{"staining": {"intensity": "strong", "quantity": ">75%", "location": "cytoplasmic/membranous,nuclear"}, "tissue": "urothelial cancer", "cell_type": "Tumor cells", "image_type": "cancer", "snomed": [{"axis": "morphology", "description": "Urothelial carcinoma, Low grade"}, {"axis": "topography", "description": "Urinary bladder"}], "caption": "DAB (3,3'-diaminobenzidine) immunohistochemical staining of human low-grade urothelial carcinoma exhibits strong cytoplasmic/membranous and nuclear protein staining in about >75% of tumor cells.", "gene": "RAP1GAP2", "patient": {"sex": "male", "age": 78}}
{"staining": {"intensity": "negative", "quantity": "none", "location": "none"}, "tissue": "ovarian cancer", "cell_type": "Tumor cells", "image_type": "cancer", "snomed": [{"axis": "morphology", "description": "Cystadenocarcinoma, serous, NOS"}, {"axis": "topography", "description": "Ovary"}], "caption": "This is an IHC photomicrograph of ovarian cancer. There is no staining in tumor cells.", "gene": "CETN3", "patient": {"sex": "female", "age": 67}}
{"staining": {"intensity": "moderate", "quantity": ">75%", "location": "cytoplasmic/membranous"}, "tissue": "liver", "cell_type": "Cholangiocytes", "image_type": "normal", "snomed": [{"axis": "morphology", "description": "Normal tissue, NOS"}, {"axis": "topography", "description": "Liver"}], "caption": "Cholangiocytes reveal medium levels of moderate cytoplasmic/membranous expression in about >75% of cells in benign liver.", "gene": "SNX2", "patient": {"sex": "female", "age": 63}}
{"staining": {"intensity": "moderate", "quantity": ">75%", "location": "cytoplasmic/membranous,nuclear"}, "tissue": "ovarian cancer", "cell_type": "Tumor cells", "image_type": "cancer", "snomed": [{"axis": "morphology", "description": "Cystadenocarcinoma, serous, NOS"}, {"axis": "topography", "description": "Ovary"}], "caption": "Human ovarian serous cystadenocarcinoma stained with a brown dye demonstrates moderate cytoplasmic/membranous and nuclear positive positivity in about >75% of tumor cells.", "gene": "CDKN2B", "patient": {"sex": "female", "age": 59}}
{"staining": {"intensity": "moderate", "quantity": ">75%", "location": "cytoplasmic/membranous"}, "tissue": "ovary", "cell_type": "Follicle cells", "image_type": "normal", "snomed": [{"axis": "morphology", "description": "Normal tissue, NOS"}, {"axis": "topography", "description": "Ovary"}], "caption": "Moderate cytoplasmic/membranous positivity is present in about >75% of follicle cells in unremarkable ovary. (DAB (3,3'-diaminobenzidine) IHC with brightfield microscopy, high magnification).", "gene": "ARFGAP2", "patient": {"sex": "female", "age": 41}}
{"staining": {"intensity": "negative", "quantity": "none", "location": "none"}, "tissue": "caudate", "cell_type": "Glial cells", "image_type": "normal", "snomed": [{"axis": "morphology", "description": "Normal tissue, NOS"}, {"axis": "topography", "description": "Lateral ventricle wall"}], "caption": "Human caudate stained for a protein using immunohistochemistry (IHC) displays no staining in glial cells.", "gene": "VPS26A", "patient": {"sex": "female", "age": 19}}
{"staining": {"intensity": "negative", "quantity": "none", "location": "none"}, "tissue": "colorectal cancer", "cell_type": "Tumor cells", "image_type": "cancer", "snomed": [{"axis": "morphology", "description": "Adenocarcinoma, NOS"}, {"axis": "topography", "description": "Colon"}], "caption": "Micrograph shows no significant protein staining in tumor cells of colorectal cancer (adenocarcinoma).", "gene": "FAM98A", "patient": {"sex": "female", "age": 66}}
────────────────────────────────────────
**The task:**
Retype the lines above without alteration. The first is the one containing "caudate stained for", and the last is the final line of the data.

**Answer:**
{"staining": {"intensity": "negative", "quantity": "none", "location": "none"}, "tissue": "caudate", "cell_type": "Glial cells", "image_type": "normal", "snomed": [{"axis": "morphology", "description": "Normal tissue, NOS"}, {"axis": "topography", "description": "Lateral ventricle wall"}], "caption": "Human caudate stained for a protein using immunohistochemistry (IHC) displays no staining in glial cells.", "gene": "VPS26A", "patient": {"sex": "female", "age": 19}}
{"staining": {"intensity": "negative", "quantity": "none", "location": "none"}, "tissue": "colorectal cancer", "cell_type": "Tumor cells", "image_type": "cancer", "snomed": [{"axis": "morphology", "description": "Adenocarcinoma, NOS"}, {"axis": "topography", "description": "Colon"}], "caption": "Micrograph shows no significant protein staining in tumor cells of colorectal cancer (adenocarcinoma).", "gene": "FAM98A", "patient": {"sex": "female", "age": 66}}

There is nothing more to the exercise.